Я сделала глоток чая, потому что не знала, что еще можно сделать. Он был немного горьким, немного сладким и в меру горячим.

Надо признать, это было приятно.

— Брат, — сказал Атриус. — Да?

Ткачиха, откуда он знает?

— Он похож на тебя, — сказал он, отвечая на мой незаданный вопрос. — И он назвал тебя этим именем. Виви.

Уголок моего рта дернулся в грустной улыбке. Странно было слышать, как Атриус произносит его, как его акцент перекатывается через эти два резких слога.

— Так меня звали до Арахессенов, — сказала я. — Давным-давно.

— Оно тебе подходит.

— Я не… я не знала, что он жив.

Слова вырвались без моего разрешения. Возможно, я говорила их скорее для себя, чем для Атриуса.

Это не твоя вина, что он так закончил.

Ты не знала, что он жив.

Атриус взял другую кружку, но не стал пить из нее, а просто держал на коленях.

— Я слышал, — сказал он, — что Арахессены берут своих новобранцев маленькими детьми.

— Я была… старше многих. Они почти не взяли меня из-за этого. Мне было десять.

— Для людей это еще очень мало, — пробормотал он. — Не так ли?

Я сглотнула.

— Да.

Последний день — дни? А были ли это дни? Впервые после нападения — с тех пор, как я нашла Наро — я позволила себе вспомнить об этом. Забавно, что два дня назад мысль о том, что Таркан мертв, была такой захватывающей. В действительности же я едва взглянула на его тело. А на остальную часть захвата Атриуса я вообще не обращала внимания. Полностью отказалась от роли, которую должна была играть.

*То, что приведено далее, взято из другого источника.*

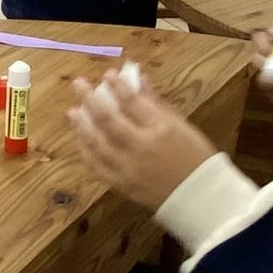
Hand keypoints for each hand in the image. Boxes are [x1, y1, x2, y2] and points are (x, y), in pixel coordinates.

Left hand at [68, 69, 217, 211]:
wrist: (200, 197)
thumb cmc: (195, 157)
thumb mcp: (182, 126)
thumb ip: (156, 104)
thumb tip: (138, 80)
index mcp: (161, 129)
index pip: (132, 102)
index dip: (117, 86)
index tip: (107, 75)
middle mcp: (141, 147)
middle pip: (108, 120)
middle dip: (90, 99)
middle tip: (78, 84)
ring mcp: (128, 168)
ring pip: (97, 143)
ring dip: (81, 125)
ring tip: (72, 112)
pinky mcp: (121, 185)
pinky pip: (97, 166)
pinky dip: (86, 151)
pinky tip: (80, 140)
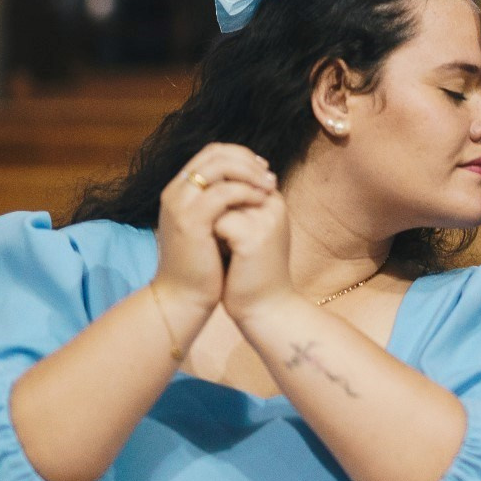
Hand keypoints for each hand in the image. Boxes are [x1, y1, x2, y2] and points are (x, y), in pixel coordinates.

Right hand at [153, 143, 274, 312]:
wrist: (184, 298)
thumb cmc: (203, 266)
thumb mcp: (212, 226)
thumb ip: (222, 202)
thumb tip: (250, 182)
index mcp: (179, 190)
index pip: (211, 153)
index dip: (240, 155)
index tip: (263, 169)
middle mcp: (175, 192)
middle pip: (214, 153)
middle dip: (247, 160)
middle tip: (269, 175)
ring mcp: (179, 205)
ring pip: (218, 167)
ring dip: (249, 173)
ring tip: (270, 186)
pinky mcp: (189, 222)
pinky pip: (222, 193)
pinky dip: (245, 192)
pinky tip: (261, 201)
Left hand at [214, 184, 294, 323]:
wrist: (266, 309)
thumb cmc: (251, 272)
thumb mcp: (248, 231)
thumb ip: (238, 207)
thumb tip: (207, 185)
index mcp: (272, 199)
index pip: (235, 172)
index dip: (216, 194)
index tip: (219, 225)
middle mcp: (273, 203)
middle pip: (227, 183)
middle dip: (212, 205)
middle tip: (216, 236)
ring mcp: (265, 219)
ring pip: (221, 200)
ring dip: (211, 221)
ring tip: (222, 247)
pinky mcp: (254, 237)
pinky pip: (219, 221)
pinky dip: (213, 238)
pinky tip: (223, 257)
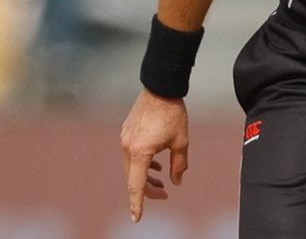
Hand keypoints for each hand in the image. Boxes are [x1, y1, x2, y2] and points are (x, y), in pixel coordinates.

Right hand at [120, 89, 189, 222]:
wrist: (160, 87)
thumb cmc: (172, 113)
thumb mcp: (181, 141)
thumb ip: (179, 164)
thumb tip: (176, 181)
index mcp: (140, 152)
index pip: (136, 185)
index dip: (138, 204)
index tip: (137, 218)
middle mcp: (128, 148)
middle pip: (133, 178)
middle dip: (148, 189)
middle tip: (164, 194)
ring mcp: (125, 139)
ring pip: (132, 167)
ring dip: (145, 176)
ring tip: (161, 181)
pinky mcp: (126, 132)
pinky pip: (131, 155)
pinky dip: (142, 164)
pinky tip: (155, 165)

— Прости, что не присутствовала…

Атриус только поднял руку.

— Ты знала Таркана, — сказал он.

Это был не вопрос. Атриус, как я успела понять, не задавал вопросов. Он требовал или утверждал. В промежутках он спокойно собирал информацию.

Иногда ее было слишком много.

Я замешкалась с чаем на полпути к губам. Затем сделала глоток.

Чем больше я ему покажу, тем больше он будет мне доверять. Я говорила себе об этом и не обращала внимания на ту крошечную часть себя, которая находила странный комфорт в том, чтобы делиться с ним этими вещами.

— Я выросла в Васай, — сказала я. — Я никогда не встречалась с Тарканом лично. Но… я была ребенком во время Пифорайских Войн. Я видела, как он захватил власть.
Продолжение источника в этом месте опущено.